FTX Debtor Sale To Be Handled Exclusively By Galaxy Asset Management
Key Points:
- FTX Debtors entrust Galaxy Asset Management with digital asset sales and warn against unauthorized bids.
- The firm progresses in creditor repayment, recovers $7 billion, and gains court approval for Anthropic stake sale.
- FTX pursues legal action for Embed collapse losses and labels the situation “embezzlement.”
In a recent development, FTX Debtors exclusively entrusted Galaxy Asset Management with the sale of digital assets as per Bankruptcy Court Order No. 2505.
FTX Debtors Entrusts Galaxy Asset Management with Digital Asset Sale
The court has authorized Galaxy Asset Management to handle this matter. However, FTX has issued a cautionary note regarding unauthorized third parties attempting to solicit bids on behalf of FTX Debtors. The firm emphasizes that any offers or solicitations should be made solely by Galaxy Asset Management to institutional buyers or interested parties, adhering to applicable law.
FTX has observed unauthorized third parties already making bids for certain FTX Debtors, prompting the company to remain vigilant against potential exploitation. This vigilance is part of FTX’s ongoing mission to restructure and repay creditors, having recovered approximately $7 billion in assets for this purpose.
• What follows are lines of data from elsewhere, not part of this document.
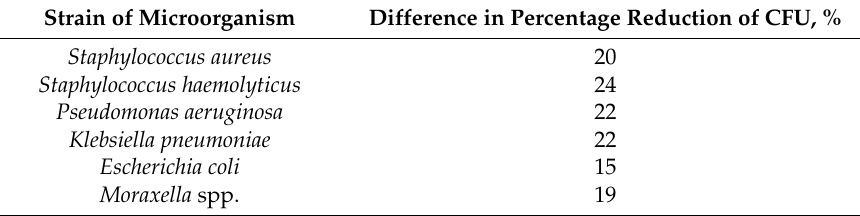
Table 7. Difference in percentage reduction of CFU between the groups of the AgNPs-containing bandage without laser irradiation and with laser irradiation four hours after inoculating the Petri dish and placing the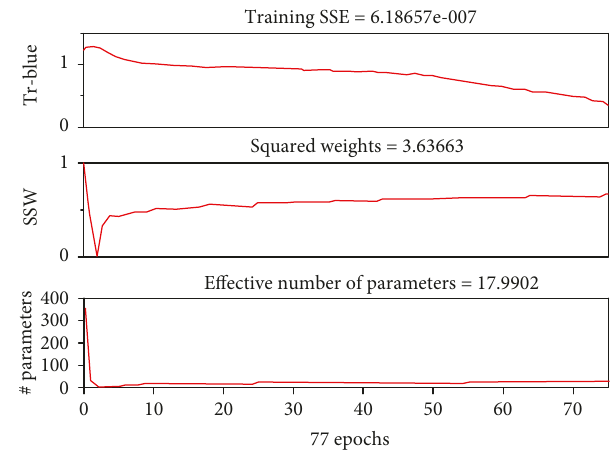
Figure 9: Bayesian training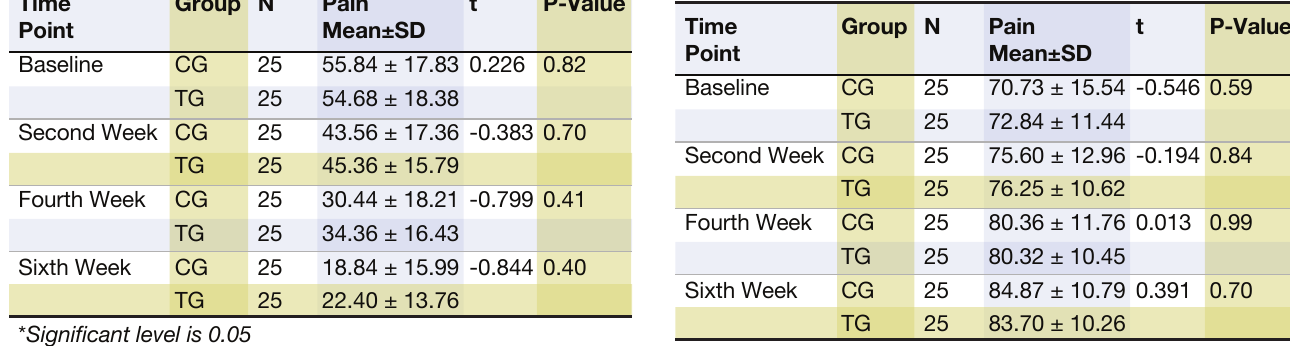
Table 11. Between Group Comparison of Participants’ Physical Function at Baseline, Second, Fourth and Sixth Week of Intervention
FTX Pursues Legal Action Following Embed Collapse
Recently, the Supreme Bankruptcy Court of the United States District Court for the District of Delaware granted FTX approval to sell its over $1 billion stake in AI firm Anthropic.
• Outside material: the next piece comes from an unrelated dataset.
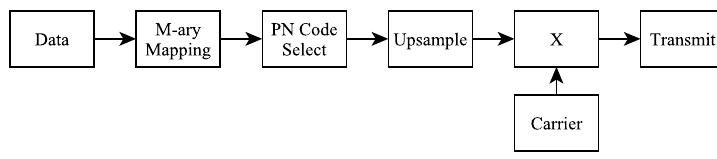
Figure 1. Block Diagram for Signal Generation.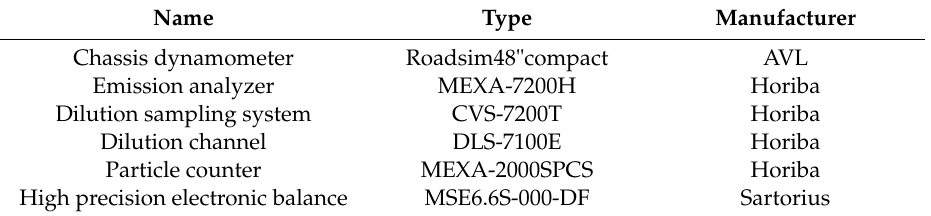
Table 2. Major equipment. 191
As part of the settlement, FTX debtors will retrieve 100% of the value paid for stock trading platform Embed’s acquisition and assets held under the names of Sam Bankman-Fried, former FTX executives Nishad Singh, and Gary Wang at Embed. FTX also plans to pursue other claims against former CEOs and executives, as indicated by its previous lawsuits in the U.S. Bankruptcy Court in Delaware.
These lawsuits targeted former FTX insiders, including indicted founder Bankman-Fried, Embed executives such as founder Michael Giles, and Embed shareholders. FTX’s actions come in response to the collapse of Embed in November, where significant losses were incurred, leading current CEO John Ray to label the situation as “old-fashioned embezzlement.”